ENTRIES PROVIDED ::

((

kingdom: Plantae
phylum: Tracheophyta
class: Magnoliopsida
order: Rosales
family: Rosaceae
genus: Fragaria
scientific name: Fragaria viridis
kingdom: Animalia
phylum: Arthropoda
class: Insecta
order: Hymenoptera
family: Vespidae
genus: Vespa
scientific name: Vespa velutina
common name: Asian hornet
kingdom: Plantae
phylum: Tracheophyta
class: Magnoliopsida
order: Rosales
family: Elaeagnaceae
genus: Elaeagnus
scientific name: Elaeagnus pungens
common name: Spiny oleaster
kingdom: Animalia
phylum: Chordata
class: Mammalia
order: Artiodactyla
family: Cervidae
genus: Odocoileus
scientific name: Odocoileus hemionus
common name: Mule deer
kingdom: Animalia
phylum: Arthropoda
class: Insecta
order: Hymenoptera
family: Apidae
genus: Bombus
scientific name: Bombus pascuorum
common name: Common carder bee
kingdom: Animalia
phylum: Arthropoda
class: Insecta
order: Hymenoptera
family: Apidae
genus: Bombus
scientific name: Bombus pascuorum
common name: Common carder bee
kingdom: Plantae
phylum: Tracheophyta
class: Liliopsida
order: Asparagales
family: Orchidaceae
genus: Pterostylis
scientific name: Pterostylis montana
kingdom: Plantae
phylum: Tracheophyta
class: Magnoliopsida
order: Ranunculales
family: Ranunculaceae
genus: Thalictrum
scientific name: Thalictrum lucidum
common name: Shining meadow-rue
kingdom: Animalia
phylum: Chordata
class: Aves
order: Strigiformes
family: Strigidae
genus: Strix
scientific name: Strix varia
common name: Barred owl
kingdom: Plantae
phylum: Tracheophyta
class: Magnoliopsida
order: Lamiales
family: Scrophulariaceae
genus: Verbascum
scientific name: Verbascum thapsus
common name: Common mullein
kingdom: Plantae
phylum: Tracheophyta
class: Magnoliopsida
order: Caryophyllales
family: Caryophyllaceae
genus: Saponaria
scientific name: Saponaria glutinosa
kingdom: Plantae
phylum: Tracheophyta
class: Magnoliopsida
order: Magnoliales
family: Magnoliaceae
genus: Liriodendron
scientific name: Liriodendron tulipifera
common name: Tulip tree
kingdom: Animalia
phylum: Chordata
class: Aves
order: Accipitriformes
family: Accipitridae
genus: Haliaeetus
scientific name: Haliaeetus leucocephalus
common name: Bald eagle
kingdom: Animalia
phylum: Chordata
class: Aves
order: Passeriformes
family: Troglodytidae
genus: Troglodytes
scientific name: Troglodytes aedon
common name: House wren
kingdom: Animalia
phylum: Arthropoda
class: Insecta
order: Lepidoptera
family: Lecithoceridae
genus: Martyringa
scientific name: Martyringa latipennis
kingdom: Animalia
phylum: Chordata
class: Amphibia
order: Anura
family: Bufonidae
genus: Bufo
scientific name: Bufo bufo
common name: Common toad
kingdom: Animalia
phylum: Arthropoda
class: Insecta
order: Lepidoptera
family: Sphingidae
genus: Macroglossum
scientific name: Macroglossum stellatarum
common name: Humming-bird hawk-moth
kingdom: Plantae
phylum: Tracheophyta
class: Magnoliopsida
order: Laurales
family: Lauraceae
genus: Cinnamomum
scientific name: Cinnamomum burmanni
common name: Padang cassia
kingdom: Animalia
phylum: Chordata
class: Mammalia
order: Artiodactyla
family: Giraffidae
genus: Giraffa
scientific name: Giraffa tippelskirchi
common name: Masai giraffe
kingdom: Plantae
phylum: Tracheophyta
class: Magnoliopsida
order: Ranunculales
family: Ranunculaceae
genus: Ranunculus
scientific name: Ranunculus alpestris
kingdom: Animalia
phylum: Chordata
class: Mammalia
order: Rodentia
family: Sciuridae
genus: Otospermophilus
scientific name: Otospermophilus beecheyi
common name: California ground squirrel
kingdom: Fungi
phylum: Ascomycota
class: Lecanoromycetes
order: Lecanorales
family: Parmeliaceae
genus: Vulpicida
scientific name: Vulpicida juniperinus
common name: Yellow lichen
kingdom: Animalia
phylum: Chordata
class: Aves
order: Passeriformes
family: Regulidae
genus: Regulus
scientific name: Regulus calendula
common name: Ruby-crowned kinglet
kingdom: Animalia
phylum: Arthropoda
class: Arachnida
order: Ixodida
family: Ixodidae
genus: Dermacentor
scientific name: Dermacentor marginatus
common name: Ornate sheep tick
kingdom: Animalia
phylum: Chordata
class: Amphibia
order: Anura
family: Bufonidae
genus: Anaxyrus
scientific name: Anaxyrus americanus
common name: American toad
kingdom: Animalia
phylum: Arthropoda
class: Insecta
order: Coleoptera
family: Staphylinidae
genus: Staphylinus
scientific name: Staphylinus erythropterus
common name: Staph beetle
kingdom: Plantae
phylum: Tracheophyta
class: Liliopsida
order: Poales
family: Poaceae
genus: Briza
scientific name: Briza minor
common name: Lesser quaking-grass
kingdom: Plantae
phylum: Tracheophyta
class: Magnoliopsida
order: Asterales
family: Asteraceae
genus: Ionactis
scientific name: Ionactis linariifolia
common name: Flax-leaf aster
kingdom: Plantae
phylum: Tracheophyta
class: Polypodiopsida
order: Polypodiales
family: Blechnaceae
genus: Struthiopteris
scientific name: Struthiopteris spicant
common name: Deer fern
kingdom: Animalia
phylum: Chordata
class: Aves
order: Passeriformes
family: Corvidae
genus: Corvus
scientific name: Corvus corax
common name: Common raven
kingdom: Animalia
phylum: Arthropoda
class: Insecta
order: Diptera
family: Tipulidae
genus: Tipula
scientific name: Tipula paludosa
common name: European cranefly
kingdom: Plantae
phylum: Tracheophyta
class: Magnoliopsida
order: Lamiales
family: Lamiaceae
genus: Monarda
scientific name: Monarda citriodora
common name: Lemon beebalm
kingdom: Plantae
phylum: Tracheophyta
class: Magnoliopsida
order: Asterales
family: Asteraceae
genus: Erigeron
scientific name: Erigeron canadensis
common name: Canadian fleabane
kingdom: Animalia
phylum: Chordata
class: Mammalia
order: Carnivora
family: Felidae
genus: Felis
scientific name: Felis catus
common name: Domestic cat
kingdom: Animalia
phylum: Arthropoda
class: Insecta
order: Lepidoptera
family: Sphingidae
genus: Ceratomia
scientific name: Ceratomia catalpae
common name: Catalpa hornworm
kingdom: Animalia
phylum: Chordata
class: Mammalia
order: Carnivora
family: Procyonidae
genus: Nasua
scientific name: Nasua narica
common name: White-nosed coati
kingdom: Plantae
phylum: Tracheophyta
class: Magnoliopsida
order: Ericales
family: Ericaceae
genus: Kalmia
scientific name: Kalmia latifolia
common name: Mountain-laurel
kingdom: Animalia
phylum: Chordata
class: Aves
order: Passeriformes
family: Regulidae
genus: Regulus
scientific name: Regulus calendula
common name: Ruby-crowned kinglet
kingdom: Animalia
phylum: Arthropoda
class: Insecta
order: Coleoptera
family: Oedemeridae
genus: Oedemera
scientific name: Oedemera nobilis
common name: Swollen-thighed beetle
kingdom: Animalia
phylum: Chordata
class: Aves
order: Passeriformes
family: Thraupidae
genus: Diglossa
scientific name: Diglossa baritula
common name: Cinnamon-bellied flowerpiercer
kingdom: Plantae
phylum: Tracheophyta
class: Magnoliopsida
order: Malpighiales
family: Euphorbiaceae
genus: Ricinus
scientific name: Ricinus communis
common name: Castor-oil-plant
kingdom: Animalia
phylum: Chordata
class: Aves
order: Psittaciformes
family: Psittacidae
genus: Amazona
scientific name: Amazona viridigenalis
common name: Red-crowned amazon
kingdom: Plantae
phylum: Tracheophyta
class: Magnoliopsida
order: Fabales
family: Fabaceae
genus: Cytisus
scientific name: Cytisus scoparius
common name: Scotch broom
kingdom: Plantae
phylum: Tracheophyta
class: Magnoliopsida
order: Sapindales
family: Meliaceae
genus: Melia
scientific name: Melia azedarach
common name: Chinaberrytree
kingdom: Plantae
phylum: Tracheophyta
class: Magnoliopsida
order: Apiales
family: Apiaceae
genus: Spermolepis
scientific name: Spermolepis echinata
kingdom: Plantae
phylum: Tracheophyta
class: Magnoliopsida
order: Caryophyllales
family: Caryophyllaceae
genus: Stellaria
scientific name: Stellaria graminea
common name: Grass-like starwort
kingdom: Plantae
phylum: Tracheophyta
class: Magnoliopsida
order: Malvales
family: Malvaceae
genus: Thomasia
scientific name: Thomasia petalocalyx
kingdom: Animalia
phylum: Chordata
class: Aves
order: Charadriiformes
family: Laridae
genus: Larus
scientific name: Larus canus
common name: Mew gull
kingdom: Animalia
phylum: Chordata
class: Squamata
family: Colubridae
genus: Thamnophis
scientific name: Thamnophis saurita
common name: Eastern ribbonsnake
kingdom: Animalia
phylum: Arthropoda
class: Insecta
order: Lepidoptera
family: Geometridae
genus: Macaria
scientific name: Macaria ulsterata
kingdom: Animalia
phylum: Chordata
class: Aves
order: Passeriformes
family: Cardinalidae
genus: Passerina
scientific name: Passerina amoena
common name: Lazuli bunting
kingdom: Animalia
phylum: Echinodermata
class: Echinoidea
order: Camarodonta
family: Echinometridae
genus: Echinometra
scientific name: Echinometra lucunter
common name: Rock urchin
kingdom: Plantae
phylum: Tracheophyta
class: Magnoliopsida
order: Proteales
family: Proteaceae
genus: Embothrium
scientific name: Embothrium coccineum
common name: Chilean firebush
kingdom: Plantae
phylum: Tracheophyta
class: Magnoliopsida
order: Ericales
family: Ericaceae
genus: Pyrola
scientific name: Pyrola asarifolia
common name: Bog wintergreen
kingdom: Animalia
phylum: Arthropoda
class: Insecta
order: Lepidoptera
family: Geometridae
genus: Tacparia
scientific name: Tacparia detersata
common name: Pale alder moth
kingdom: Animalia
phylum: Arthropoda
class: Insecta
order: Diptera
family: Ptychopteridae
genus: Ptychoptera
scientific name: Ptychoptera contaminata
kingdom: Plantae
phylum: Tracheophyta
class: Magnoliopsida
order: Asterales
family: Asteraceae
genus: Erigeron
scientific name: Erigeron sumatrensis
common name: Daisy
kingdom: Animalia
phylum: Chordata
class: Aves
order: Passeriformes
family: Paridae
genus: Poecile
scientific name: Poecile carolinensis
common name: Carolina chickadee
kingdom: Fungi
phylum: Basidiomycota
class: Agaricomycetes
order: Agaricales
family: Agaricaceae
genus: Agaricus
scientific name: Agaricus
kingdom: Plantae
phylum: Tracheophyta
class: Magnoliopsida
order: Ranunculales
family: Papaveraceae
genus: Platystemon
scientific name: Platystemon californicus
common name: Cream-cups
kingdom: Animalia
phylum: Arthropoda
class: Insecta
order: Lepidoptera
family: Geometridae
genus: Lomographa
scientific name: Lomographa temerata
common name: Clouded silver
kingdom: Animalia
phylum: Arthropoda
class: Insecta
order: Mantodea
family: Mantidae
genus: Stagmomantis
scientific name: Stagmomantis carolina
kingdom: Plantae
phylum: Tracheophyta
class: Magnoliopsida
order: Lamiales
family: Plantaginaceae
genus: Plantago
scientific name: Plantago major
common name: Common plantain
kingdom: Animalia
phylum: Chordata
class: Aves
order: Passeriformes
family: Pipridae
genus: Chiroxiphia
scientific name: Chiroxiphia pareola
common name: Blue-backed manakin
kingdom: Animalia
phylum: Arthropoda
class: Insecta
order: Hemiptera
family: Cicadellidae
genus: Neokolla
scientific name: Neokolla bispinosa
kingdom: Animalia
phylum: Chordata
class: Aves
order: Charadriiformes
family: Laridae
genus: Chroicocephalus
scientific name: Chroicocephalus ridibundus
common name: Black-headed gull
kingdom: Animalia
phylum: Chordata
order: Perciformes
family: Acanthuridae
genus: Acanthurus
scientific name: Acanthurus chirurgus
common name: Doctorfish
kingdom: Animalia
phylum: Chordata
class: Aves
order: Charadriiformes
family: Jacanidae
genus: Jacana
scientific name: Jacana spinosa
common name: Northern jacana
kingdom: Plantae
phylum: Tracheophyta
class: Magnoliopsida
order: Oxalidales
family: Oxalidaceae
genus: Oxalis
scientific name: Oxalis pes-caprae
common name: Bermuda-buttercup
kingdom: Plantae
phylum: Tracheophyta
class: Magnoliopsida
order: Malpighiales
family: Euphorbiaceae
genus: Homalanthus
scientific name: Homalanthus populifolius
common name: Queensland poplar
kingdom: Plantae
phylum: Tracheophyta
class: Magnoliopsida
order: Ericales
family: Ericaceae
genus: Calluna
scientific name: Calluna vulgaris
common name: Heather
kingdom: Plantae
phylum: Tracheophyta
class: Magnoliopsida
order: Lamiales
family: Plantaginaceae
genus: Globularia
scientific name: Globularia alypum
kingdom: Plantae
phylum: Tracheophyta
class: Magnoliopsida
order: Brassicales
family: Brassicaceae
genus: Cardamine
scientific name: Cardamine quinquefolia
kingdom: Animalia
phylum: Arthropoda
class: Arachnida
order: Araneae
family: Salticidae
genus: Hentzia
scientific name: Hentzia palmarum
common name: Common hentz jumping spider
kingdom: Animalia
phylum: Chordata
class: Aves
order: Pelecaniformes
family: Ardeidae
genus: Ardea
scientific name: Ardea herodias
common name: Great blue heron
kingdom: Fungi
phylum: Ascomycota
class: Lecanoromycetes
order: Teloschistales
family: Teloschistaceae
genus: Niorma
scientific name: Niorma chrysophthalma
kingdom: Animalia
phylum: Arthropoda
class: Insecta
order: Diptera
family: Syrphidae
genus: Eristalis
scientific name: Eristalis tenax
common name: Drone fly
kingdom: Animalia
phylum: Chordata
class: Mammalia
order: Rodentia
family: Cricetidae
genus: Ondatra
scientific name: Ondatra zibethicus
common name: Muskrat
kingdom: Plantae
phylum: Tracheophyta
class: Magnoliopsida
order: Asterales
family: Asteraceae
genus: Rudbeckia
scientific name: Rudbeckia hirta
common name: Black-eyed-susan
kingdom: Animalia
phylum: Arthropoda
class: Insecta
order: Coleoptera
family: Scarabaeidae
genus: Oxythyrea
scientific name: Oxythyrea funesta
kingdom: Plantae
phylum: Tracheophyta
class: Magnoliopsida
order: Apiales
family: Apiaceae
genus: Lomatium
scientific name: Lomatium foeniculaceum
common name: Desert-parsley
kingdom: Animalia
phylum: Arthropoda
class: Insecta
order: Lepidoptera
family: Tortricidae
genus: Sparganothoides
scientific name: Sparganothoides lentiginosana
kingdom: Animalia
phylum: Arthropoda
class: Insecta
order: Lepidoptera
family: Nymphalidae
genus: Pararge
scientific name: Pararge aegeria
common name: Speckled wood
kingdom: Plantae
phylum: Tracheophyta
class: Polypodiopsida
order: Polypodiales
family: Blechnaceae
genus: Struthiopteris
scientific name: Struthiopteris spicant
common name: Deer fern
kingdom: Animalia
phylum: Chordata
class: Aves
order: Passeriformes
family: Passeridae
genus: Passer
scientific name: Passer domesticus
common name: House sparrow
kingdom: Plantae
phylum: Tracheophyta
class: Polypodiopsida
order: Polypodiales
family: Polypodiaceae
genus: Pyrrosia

))

SHORT TASK ::
Starting with the line that contains "scientific name: Vespa velutina" and continuing through the line that contains "family: Cervidae", write those lines out again, changing "common name" to "vernacular name" and leaving everything else unchanged.

IN RESPONSE ::
scientific name: Vespa velutina
vernacular name: Asian hornet
kingdom: Plantae
phylum: Tracheophyta
class: Magnoliopsida
order: Rosales
family: Elaeagnaceae
genus: Elaeagnus
scientific name: Elaeagnus pungens
vernacular name: Spiny oleaster
kingdom: Animalia
phylum: Chordata
class: Mammalia
order: Artiodactyla
family: Cervidae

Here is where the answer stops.